# HELP.....antibiotic cream???



## lovinmylabs (Jan 5, 2010)

My two dogs have been playing a little on the rough side. My lab has a good little gash under her eye. It looks pretty deep....its not bleeding but I would like to put something on it so it does not get infected...any thoughts??:frown:


----------



## DaneMama (Jun 27, 2008)

I would just clean it out a few times a day. I always keep chlorohexadine and betadine on hand...which is what I recommend for cleaning cuts/wounds. I don't personally use the antibiotic creams for cuts and scrapes because it isn't all that affective. And don't use hydrogen peroxide!

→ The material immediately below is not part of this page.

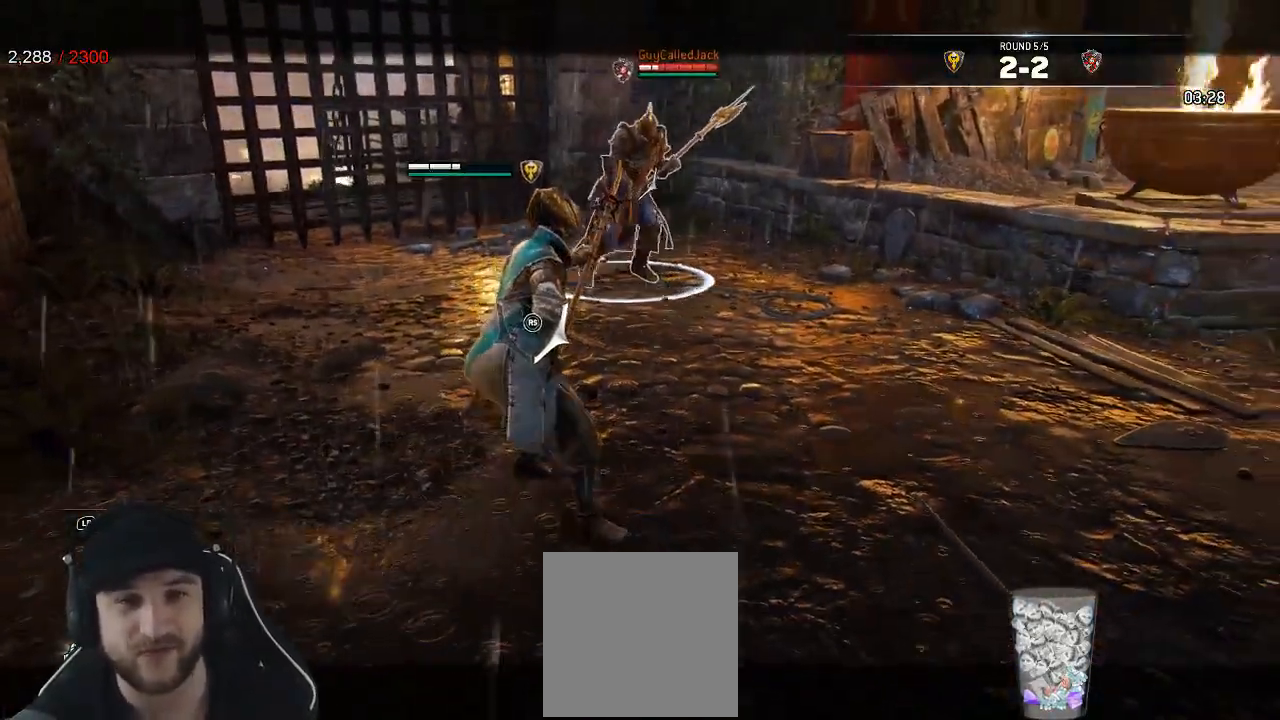
{"dt_ms": 500, "buttons": ["L2"], "left_stick": "down-right", "right_stick": "center", "events": []}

ETA: Betadine and chlorohexadine are both available at Walgreens. They are pretty pricey, but worth every penny. You should dilute them to 1:10 with water, because that is all you need. We use both of these for surgical scrubs so they do a really good job at cleaning! I would suggest switching off using one and then the other every other time you clean the wound, so as to use something new to combat bacteria.


----------



## chowder (Sep 7, 2008)

On a similar subject, would this also be good for using on places that they have chewed and scratched or on rashes? I have been using things like Gold Bond Powder on some spots but I don't want to put it on anything that is too bad. My two boy pups have been really itchy and neither us nor the vet can find a single flea or flea dirt. I'm thinking maybe they found some poison ivy or poison oak in the woods (we have big wooded yard). The kids took Shadey to the vet and he is on prednisone for ten days but he has a big chewed rash on his inner legs that it would be nice if they could treat. Also for future reference.


----------



## DaneMama (Jun 27, 2008)

You can definitely use both of those scrubs on "hot spots" like that. The cleaner they are the better they will heal up. Plus it will keep down on secondary bacterial infections, without the added licking from putting a cream on it, since dogs love to lick creams and ointments off LOL 

Have you thought about it being an allergy to something?


----------



## malluver1005 (Nov 15, 2009)

Why not hydrogen peroxide? Is this just for cuts?


----------



## chowder (Sep 7, 2008)

danemama08 said:


> You can definitely use both of those scrubs on "hot spots" like that. The cleaner they are the better they will heal up. Plus it will keep down on secondary bacterial infections, without the added licking from putting a cream on it, since dogs love to lick creams and ointments off LOL
> 
> Have you thought about it being an allergy to something?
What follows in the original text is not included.